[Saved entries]
+---+
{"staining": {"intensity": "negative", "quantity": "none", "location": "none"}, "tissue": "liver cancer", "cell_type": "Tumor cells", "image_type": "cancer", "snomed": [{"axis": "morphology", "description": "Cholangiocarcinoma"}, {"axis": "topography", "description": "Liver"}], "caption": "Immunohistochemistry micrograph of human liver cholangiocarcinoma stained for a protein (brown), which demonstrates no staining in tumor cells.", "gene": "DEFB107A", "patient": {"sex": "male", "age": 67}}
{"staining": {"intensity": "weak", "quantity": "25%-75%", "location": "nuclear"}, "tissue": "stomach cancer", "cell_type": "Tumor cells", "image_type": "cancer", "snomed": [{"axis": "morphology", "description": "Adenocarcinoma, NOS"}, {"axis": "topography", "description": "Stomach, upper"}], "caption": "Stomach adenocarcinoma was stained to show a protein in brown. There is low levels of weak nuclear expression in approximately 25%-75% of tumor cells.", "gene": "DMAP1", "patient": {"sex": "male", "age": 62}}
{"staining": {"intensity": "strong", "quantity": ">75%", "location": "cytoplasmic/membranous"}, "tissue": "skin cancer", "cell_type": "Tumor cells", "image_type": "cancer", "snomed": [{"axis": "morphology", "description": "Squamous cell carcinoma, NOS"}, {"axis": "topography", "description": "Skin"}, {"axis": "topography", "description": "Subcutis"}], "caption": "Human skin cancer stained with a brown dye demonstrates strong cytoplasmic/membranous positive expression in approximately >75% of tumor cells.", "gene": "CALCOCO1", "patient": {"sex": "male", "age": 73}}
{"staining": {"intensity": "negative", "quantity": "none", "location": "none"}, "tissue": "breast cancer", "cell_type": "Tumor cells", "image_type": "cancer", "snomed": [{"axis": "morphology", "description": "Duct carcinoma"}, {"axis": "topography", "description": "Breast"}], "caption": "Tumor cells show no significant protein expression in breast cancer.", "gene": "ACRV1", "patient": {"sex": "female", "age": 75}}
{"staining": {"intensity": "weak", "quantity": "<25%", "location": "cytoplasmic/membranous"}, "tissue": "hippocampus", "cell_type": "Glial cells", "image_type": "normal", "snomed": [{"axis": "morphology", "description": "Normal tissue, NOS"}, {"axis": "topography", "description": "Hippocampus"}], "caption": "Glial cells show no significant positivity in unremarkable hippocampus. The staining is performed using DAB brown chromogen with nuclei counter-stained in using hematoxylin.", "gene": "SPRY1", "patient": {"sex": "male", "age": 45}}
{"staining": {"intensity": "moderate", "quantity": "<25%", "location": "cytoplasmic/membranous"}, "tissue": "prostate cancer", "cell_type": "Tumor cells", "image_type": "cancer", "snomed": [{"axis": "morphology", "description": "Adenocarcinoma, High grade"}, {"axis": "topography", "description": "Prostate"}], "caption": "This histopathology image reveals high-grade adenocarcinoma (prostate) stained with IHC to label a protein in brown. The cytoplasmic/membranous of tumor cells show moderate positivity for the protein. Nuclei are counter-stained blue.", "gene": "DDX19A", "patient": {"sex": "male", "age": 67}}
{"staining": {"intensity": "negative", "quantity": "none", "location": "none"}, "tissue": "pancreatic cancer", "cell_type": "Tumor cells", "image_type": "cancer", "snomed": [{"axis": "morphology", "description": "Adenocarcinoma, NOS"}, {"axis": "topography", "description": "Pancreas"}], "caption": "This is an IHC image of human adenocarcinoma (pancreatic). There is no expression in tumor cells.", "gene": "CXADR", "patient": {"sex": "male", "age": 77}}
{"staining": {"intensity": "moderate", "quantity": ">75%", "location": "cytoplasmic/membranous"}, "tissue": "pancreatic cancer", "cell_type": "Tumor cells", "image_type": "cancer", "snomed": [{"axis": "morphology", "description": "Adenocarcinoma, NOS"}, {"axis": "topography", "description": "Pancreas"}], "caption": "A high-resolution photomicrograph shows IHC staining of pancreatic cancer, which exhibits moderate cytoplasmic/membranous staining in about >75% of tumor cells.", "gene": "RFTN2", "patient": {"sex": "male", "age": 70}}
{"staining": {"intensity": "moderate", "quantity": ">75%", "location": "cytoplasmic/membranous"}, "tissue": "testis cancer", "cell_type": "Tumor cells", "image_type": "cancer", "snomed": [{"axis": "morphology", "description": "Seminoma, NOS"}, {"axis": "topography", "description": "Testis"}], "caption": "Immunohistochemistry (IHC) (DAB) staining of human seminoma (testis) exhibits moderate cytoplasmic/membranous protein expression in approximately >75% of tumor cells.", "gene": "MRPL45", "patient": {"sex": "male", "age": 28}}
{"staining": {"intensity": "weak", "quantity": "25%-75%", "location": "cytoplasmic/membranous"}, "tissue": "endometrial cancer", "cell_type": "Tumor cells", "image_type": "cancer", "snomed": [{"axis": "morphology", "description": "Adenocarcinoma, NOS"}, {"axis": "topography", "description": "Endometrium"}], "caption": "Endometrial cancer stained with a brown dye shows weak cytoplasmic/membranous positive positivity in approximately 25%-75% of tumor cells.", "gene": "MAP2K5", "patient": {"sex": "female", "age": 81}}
+---+
> _Exercise aim_: The first line of the records and every line down to the line with "adenocarcinoma was stained" must be quoted exactly; leave out all else.

> _Written solution_:
{"staining": {"intensity": "negative", "quantity": "none", "location": "none"}, "tissue": "liver cancer", "cell_type": "Tumor cells", "image_type": "cancer", "snomed": [{"axis": "morphology", "description": "Cholangiocarcinoma"}, {"axis": "topography", "description": "Liver"}], "caption": "Immunohistochemistry micrograph of human liver cholangiocarcinoma stained for a protein (brown), which demonstrates no staining in tumor cells.", "gene": "DEFB107A", "patient": {"sex": "male", "age": 67}}
{"staining": {"intensity": "weak", "quantity": "25%-75%", "location": "nuclear"}, "tissue": "stomach cancer", "cell_type": "Tumor cells", "image_type": "cancer", "snomed": [{"axis": "morphology", "description": "Adenocarcinoma, NOS"}, {"axis": "topography", "description": "Stomach, upper"}], "caption": "Stomach adenocarcinoma was stained to show a protein in brown. There is low levels of weak nuclear expression in approximately 25%-75% of tumor cells.", "gene": "DMAP1", "patient": {"sex": "male", "age": 62}}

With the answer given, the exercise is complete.